Der deutsche Strom- und Energiekonzern RWE liefert amerikanisches Erdgas über Spanien nach Marokko. Die Geschäftsbeziehung ist vollkommen legal, stößt aber vor dem Hintergrund des Gas-Mangels in Europa auf Kritik.
Wie die Wirtschaftswoche Ende Juli berichtete, kauft RWE demnach amerikanisches Flüssiggas in den Häfen Spaniens und Portugals ein, regasifiziert es in Spanien und schickt es mithilfe einer Pipeline über die Meerenge von Gibraltar nach Marokko.
Geopolitisches Minenfeld
Die Lieferungen haben in Europa angesichts der angespannten Situation auf dem Gasmarkt für Kritik gesorgt. Insbesondere spanische Medien halten sich mit Berichten nicht zurück.
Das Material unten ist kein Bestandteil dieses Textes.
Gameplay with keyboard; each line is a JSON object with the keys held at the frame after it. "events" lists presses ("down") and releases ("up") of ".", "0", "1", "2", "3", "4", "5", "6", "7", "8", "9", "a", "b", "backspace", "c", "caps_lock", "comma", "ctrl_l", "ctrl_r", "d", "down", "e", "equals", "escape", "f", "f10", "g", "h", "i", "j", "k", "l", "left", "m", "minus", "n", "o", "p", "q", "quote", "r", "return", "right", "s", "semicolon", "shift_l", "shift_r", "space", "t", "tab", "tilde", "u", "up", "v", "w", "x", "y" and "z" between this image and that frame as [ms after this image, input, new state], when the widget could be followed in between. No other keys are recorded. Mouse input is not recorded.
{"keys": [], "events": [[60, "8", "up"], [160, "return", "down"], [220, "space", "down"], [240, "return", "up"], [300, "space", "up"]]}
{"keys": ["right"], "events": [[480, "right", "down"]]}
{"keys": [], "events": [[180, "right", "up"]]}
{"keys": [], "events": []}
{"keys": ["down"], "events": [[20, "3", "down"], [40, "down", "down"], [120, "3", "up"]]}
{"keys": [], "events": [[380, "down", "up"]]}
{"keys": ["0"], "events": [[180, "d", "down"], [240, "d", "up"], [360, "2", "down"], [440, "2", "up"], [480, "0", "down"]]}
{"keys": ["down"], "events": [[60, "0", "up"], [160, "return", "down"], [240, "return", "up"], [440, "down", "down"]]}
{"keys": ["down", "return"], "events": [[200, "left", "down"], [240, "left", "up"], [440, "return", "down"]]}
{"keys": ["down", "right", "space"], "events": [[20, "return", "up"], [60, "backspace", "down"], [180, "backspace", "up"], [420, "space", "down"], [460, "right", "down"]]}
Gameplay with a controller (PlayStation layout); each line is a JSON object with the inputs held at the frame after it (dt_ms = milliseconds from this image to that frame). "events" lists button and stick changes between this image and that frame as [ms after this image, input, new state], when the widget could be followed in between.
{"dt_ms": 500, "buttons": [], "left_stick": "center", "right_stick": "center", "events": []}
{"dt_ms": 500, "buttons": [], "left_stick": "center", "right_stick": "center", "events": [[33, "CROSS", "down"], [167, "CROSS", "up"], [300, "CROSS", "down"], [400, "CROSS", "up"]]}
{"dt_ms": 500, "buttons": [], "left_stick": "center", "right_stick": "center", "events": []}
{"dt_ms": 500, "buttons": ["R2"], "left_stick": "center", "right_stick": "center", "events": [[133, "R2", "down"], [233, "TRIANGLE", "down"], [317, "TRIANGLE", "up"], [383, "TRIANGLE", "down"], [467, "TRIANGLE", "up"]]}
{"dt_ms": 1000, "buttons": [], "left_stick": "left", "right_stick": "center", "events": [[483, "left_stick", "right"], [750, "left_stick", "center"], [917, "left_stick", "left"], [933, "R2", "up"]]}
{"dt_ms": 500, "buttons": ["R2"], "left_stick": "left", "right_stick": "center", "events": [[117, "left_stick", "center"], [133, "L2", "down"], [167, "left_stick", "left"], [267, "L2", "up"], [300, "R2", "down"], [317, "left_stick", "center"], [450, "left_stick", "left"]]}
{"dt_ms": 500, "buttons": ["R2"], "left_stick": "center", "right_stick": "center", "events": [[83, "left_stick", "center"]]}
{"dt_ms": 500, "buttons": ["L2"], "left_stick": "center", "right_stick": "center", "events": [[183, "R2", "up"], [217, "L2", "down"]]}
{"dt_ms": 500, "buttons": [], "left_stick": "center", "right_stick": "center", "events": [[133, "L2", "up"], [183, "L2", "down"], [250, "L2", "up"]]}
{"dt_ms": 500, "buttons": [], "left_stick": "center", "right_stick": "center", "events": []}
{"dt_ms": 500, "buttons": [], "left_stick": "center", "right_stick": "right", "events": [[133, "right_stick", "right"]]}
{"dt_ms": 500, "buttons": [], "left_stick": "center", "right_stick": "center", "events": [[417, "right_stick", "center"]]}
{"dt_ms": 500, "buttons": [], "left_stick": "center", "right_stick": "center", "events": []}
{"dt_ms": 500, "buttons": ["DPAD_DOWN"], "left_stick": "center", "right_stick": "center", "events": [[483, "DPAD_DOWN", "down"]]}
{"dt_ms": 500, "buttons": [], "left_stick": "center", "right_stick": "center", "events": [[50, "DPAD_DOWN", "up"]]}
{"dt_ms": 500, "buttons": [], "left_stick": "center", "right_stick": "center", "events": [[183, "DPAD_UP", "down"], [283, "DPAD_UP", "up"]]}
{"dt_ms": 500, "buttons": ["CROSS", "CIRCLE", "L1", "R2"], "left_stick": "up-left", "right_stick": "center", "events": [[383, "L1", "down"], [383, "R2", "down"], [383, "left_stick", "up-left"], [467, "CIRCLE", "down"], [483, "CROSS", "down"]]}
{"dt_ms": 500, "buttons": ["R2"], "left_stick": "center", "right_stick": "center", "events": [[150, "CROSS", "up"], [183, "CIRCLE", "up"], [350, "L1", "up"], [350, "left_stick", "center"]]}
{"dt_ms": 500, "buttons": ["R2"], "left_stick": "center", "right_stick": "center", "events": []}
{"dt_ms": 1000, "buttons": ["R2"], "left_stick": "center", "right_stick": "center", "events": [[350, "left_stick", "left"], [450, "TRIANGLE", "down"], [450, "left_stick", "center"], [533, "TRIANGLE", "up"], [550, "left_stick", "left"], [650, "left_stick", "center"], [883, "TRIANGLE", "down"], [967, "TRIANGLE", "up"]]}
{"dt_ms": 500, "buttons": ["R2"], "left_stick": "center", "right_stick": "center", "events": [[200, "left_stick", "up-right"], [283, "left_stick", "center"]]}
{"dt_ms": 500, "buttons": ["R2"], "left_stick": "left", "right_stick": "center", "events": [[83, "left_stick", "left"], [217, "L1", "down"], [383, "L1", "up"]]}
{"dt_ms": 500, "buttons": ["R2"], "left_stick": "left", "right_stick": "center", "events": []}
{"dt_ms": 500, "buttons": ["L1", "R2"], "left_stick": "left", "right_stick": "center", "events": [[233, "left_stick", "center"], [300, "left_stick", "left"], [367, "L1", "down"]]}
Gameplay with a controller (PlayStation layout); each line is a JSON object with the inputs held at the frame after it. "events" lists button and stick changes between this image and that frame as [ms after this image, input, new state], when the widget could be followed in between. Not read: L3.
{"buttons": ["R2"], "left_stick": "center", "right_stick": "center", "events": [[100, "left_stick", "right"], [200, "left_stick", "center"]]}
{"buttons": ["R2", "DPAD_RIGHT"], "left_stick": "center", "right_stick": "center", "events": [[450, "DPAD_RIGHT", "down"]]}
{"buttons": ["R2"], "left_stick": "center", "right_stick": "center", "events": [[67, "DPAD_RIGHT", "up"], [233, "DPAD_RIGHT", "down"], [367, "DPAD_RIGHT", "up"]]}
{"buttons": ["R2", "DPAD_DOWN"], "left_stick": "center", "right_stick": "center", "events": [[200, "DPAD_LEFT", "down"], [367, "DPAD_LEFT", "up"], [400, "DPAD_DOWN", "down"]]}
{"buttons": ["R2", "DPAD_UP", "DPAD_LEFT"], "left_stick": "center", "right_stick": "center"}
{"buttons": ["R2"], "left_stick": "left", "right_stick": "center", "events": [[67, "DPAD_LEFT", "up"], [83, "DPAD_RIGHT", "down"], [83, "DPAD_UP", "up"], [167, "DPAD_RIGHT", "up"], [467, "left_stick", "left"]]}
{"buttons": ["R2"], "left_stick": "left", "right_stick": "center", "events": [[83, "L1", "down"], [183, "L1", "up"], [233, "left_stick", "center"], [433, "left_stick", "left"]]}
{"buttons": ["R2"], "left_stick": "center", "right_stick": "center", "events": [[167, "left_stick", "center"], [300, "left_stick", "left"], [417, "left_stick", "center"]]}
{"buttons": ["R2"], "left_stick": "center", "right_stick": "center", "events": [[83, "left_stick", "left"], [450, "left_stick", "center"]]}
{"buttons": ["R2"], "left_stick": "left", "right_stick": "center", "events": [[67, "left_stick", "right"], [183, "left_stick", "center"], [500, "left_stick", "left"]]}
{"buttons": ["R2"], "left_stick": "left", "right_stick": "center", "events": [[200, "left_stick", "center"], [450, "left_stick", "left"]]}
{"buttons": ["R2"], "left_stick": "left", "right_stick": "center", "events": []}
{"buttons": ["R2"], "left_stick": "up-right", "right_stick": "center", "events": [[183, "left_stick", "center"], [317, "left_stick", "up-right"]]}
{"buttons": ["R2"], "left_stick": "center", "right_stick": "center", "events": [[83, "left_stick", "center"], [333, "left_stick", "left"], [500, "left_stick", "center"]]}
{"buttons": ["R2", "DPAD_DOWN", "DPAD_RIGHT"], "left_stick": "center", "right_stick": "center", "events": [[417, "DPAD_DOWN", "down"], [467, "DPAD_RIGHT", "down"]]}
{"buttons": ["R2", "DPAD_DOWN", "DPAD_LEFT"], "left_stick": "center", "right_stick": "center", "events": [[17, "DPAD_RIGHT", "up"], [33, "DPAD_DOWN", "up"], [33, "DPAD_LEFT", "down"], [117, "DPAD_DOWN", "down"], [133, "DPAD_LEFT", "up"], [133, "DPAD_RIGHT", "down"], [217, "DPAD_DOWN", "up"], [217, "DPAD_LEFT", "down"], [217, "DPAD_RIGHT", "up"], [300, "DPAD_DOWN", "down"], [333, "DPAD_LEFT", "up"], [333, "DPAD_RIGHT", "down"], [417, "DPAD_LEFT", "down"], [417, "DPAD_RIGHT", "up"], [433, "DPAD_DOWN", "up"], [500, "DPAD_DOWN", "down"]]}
RWE sichere dem marokkanischen Königshaus einen „Luxus, den die europäischen Bürger nicht genießen können“, zitiert die Wirtschaftswoche beispielsweise die Zeitung Merca2 mit Blick auf extreme Preissteigerungen für Haushalte und drohende Energie-Engpässe im anstehenden Winter.
Der Liefervertrag, der aus Sicht Deutschlands ärgerlich aber legal ist, beinhaltet jedoch auch eine geopolitische Dimension, die einige Risiken für die Europäer bereithält.
Grund für Marokkos Nachfrage nach Gas aus Europa ist eine Auseinandersetzung mit dem Nachbarn Algerien um die umstrittene Region Westsahara südlich von Marokko. Dort kämpften Rebellen jahrzehntelang gegen marokkanische Streitkräfte für einen eigenen Staat. Unterstützt wurden und werden sie von Algerien – und bislang auch von Spanien.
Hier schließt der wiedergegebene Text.